A judge would certainly consider any past incidents where the child has been harmed at the hands of or while in the care of one of the parents. If the child is 12-years-old or older, the judge may also take into account the child’s preference regarding where they wish to live.

Although the judge investigates each case to ensure the safety and wellbeing of the child, the court wants to find an arrangement that allows the child to have relationships with both parents if that is appropriate.

The main point is that during child custody negotiations, parents should keep in mind the factors that a court is going to consider. The parents would do best in the negotiation, if they honestly address the factors that their state’s courts would take into account. They should make a good faith effort to resolve the issue in a way that serves the best interest of their child.

Are There Factors That a Court Would Not Consider?

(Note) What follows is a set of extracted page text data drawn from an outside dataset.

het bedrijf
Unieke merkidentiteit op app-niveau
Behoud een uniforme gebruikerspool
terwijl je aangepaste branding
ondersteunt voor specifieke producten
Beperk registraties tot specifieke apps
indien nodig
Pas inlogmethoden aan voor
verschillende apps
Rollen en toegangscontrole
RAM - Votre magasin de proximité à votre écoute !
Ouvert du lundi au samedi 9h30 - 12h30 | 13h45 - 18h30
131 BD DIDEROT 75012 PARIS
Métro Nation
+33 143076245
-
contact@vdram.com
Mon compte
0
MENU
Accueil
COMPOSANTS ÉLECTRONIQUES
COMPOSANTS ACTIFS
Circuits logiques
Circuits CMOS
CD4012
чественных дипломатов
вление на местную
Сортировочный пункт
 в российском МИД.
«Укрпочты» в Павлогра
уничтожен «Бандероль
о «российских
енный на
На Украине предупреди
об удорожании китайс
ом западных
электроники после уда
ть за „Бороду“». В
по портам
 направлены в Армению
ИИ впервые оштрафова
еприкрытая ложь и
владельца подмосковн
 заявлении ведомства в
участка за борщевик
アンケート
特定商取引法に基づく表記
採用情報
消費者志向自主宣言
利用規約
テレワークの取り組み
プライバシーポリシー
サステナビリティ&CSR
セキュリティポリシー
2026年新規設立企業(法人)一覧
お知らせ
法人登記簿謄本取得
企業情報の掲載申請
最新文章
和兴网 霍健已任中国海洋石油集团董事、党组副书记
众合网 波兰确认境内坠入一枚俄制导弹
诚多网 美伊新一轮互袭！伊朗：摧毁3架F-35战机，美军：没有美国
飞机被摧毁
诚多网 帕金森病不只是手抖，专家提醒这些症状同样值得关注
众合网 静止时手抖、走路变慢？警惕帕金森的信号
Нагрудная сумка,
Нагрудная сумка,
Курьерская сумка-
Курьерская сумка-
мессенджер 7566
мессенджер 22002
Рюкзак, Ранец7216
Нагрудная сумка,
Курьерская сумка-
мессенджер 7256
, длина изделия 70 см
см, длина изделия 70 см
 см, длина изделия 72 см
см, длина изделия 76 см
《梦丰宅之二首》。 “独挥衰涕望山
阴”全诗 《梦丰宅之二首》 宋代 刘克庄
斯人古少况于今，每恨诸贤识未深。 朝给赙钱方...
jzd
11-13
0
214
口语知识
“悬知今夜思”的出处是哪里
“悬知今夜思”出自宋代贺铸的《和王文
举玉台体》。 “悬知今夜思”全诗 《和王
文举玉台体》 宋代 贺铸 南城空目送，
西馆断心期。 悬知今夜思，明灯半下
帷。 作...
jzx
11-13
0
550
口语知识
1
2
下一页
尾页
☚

Three states also list in their statutes on the subject factors that courts should not consider when making their best interests analysis. For example, Connecticut law states that a best interests determination should not be based on consideration of the socioeconomic status of the birth parent or a caregiver. Delaware prohibits courts from making the assumption that one parent is better qualified than the other parent to have custody because of their sex. Idaho prohibits discrimination in child custody decisions on the basis of a parent’s disability.

Do I Need a Lawyer for Child Custody Negotiations?

If you are going to negotiate a child custody plan with your former spouse, you should consult with a child custody lawyer. Your attorney can help you during negotiations, so that the best interests of your child are served.

Your lawyer will be familiar with the local court and how it views the issue of child custody and such options as joint or sole custody. Of course, in the end, it is up to the judge to finalize a child custody order. However, if negotiations are done well, they can result in an agreement that a judge is likely to adopt.